"Thank you very much for that," said Scholar. "Only a man must look after himself of course."

"Yus, that's all right. Good luck! You ain't 'ust one of us; you don't know the ropes—not 'ere, any'ow. Good luck, mate."

He and those others who had power over their legs, climbed to the deck, Scholar accompanying them. The former jogglings must have been merely due to the casting loose of one or two hawsers. A ladder still stretched from ship to wharf. "Come on, come on there. Get ashore!" the bo'sun was shouting at its top. "You fellers had no right aboard here anyhow." The visitors hastened over the side and down the ladder, those of them who saw a policeman at the shed end (looking up with that frowning and sidewise consideration that suggests: "Now I don't know but what I should run you fellows in! You look as if there might be a charge about you!") going down with anxious precipitancy. The last reached the wharf. Two men came up, climbed aboard—the pilot and a ship's officer. The ladder was hauled away, the last hawser was cast loose, and with a tug ahead and a tug astern the S.S. Glory moved from the wharf sideways like a great iron wall drifting away from a great stone one. The space of dirty water between, with pieces of straw, bits of wood, and such flotsam of the docks—a sodden apple or two, and a potato—rapidly widened. The lights alongshore looked pale and insignificant as the dawn spread; those in the low-browed windows of the waterfront saloons that could be espied over the leaden-hued roofs had lost their glare. Men below, those who could stand, feeling sure now that she was off, came on deck to double-shuffle and cluster on the poop, to cheer and scream, to wave their hands shorewards, as though they saw a multitude of friends there waving farewell, though really there were none.

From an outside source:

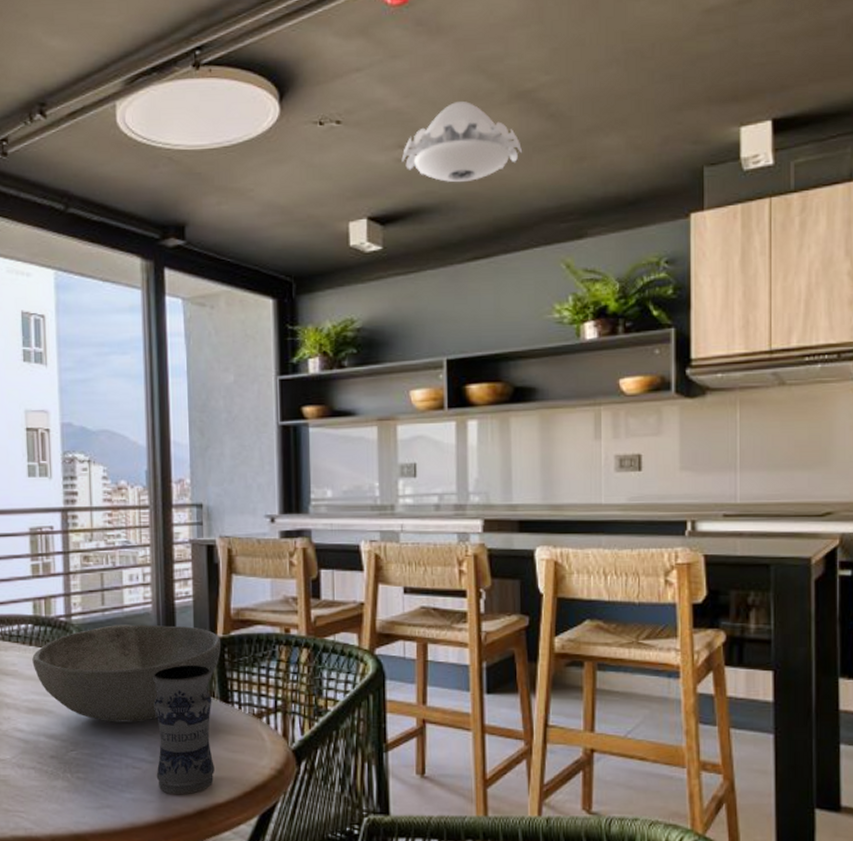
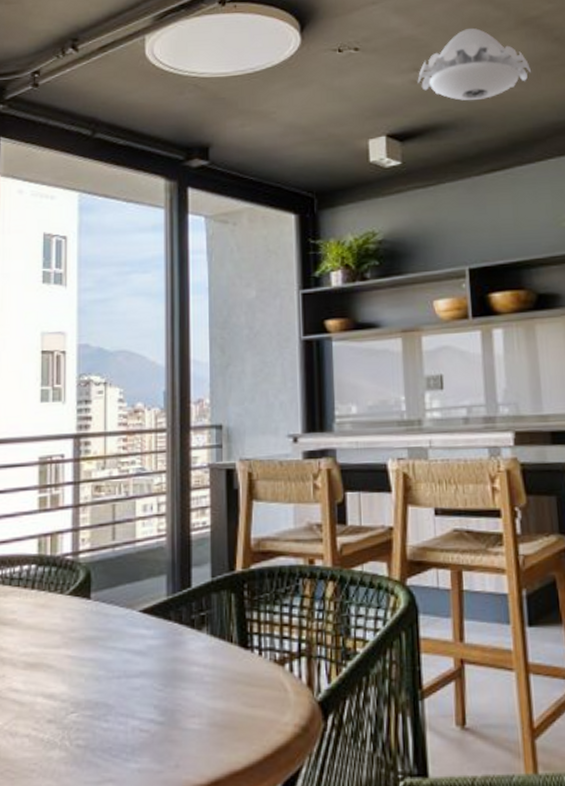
bowl: present [32,624,222,722] -> none [34,560,241,677]
jar: present [153,665,215,794] -> none [165,604,231,762]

Before the cheering was over a little unpleasantness began between Mike and Michael. In all societies, in all walks of life, there are certain statements that are considered insulting; but statements that in one stratum are considered insulting are, in another, looked upon as merely amusing; in yet another they are unheard, unknown, and so there is no opinion on them. What should a passivist, in any walk of life, do when some neighbour of his paddock discharges at him the supreme term of contempt of that special paddock? They who cheered the dock roofs turning grey in the morning, and the early stevedores, and the few late night-birds, had now something close at hand to attract their attention. Michael and Mike, on the poop now, met for the first time since Mike, in the saloon ashore, had preferred the company of his two friends to that of the "Push." And Michael, extremely fuddled, vaguely remembered that he had some grievance against Mike. Mike leant against a rail that ran athwart the ship, dividing the stretch of upper deck from the stubby semi-circle of poop. His hands were behind him, holding the rail as he leant against it. He had had a short sleep since coming aboard, and his drunkenness was stale. The ale within Michael, on the other hand, had not yet come to the height of its action.

"What," he was asking Mike, "are you a-doing wearing a seaman's cap?"

Mike turned his head from surveying the shed roofs, lightly glanced down at Michael, but did not fix him, turned his head the other way.

"A seaman's cap, I say!" Michael repeated.

Mike shook his head, as if a fly had landed on his face.

"Eh?" said Michael.

Mike looked down upon his stubby and sturdy compatriot as a Saint Bernard dog looks down on a snarling Pomeranian between its forepaws.